Opened 12 years ago
Closed 11 years ago
#21421 closed defect (bug) (invalid)
Sanitize/remove admin page slug from admin menu CSS classes
Reported by: | kawauso | Owned by: | |
---|---|---|---|
Milestone: | Priority: | normal | |
Severity: | normal | Version: | |
Component: | Administration | Keywords: | reporter-feedback |
Focuses: | Cc: |
Description
As I discovered when testing #21307, browsers won't parse a CSS class name with both underscores and hyphens. Instead, they handle it really badly.
For example: .toplevel_page_link-manager
will affect body
in both Firefox and Chrome.
Plugin page menu items have both an ID and class generated as such, which seems rather redundant. I propose either dropping the redundant and only partly functional CSS class or standardising the menu slug to produce a valid class name.
Change History (5)
#2
@
12 years ago
If browsers break on underscores and dashes combined in one class, seems like perhaps sanitize_html_class()
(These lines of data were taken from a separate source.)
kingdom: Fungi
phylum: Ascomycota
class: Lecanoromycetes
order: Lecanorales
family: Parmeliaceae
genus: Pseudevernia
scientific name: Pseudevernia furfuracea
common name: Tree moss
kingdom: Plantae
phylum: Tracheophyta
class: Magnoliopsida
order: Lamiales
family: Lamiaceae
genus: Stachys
should either replace all underscores with dashes or see if both are present and, if so, then replace underscores with dashes.
#3
@
11 years ago
- Keywords reporter-feedback added
I'm not finding any documentation on this issue - have anything or a quick example at hand?
#4
@
11 years ago
Both underscores and dashes are supported in browsers since well..forever.
The tokenizer for CSS 2.1 : http://www.w3.org/TR/CSS21/grammar.html#scanner
CSS W3 spec:
"In CSS, identifiers (including element names, classes, and IDs in selectors) can contain only the characters [a-z0-9] and ISO 10646 characters U+00A1 and higher, plus the hyphen (-) and the underscore (_);"
What does "handle it really badly" mean, outside being ugly to look at?